Grundsätzlich gilt: Das Baden in den Brunnen ist verboten. Wie die Stadt mitteilt, ist die Nutzung öffentlicher Anlagen in der Gefahrenabwehrverordnung festgelegt. Diese verbietet eine „zweckfremde Nutzung oder Verunreinigung von Brunnen, Wasserbecken oder Wasserflächen“. Wer dagegen verstößt, begeht eine Ordnungswidrigkeit, die mit einer Geldbuße von bis zu 5.000 Euro bestraft werden kann.
Stadt zeigt sich bei Kindern nachsichtig
Allerdings zeigt sich die Verwaltung im Umgang mit Kindern kulant. Stadtsprecher Ralf Peterhanwahr betonte in der Vergangenheit, dass bei planschenden Kindern auch mal ein Auge zugedrückt werde.
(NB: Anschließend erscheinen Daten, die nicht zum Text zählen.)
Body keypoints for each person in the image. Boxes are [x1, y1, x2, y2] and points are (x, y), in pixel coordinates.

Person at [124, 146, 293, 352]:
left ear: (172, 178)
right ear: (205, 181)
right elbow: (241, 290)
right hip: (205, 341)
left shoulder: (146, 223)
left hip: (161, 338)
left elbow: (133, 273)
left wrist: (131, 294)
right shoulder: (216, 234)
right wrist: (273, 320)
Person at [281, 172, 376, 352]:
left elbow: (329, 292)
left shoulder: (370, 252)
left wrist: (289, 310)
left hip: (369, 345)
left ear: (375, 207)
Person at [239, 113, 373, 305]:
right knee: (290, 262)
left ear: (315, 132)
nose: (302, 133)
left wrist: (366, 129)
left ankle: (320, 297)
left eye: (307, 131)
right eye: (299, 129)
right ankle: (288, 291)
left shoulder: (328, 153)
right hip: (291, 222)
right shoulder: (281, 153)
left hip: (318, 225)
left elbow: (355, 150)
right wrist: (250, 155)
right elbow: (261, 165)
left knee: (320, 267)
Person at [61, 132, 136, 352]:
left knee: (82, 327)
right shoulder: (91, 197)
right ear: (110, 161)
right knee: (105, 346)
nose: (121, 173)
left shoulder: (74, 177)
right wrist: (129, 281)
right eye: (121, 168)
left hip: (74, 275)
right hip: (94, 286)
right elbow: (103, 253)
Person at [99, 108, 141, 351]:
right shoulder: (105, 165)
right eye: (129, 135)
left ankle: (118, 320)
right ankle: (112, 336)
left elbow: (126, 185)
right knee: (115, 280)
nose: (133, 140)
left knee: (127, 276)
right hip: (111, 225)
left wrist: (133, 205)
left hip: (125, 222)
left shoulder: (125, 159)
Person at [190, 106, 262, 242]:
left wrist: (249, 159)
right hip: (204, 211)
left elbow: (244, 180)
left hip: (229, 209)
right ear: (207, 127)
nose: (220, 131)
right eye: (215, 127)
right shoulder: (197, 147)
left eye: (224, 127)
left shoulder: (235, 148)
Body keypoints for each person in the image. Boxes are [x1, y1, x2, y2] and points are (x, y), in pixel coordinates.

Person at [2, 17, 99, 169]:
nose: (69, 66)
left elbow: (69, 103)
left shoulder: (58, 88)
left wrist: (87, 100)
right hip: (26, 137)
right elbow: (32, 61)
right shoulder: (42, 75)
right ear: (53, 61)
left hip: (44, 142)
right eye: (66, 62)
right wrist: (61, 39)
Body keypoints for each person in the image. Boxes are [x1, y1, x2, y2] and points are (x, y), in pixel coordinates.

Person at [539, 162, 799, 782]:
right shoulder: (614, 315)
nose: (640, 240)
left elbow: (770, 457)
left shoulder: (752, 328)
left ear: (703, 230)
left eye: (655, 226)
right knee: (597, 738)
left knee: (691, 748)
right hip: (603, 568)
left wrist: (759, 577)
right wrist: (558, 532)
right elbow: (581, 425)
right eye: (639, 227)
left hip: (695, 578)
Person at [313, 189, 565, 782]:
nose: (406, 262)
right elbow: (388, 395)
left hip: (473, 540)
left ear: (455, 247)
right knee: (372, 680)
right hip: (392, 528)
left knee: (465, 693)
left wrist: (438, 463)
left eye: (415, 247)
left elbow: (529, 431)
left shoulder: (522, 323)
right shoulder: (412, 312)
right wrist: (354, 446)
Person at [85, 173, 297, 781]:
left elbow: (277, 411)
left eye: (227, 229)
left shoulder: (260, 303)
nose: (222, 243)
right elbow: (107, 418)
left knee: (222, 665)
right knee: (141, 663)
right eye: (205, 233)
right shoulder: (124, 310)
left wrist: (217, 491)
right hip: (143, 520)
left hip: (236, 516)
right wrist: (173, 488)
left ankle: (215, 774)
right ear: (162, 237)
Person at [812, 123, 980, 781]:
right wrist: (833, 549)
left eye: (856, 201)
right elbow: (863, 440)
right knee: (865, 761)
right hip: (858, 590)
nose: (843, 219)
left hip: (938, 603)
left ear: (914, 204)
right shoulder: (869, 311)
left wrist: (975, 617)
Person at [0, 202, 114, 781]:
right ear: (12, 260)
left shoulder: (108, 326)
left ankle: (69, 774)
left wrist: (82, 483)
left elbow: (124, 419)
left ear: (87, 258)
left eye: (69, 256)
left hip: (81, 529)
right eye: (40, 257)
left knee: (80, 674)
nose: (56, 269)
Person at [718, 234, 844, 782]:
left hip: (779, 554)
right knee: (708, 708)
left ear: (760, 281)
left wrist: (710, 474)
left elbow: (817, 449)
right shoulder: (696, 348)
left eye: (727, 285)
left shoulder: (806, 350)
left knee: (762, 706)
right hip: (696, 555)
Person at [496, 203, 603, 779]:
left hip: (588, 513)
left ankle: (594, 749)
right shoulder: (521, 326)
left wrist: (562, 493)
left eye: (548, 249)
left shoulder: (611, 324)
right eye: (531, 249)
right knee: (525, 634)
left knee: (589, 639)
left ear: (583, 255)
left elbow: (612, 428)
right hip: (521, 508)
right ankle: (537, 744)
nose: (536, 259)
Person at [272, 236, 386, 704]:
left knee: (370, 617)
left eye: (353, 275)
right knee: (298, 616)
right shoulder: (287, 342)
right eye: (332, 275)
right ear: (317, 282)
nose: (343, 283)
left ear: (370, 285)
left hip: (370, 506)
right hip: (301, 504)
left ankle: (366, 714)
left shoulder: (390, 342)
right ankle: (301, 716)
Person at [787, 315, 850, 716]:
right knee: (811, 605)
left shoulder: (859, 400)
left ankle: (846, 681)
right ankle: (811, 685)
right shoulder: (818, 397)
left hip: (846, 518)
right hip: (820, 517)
Insbesondere der Brunnen am Höfchen sei dafür ein Beispiel.
Größere „Badeaktionen“ seien dort ohnehin nicht bekannt. „Ich glaube, das Wasser hat eine Maximaltiefe von rund 30 Zentimetern und man könnte nicht sonderlich weit rausschwimmen“, scherzte der Sprecher. Dass Kleinkinder sich an heißen Tagen im Wasser erfrischen, komme durchaus vor – dafür sei der Brunnen unter anderem auch da. Auffällige Fälle von richtigem Baden in den städtischen Brunnen habe man in Mainz aber generell nicht festgestellt.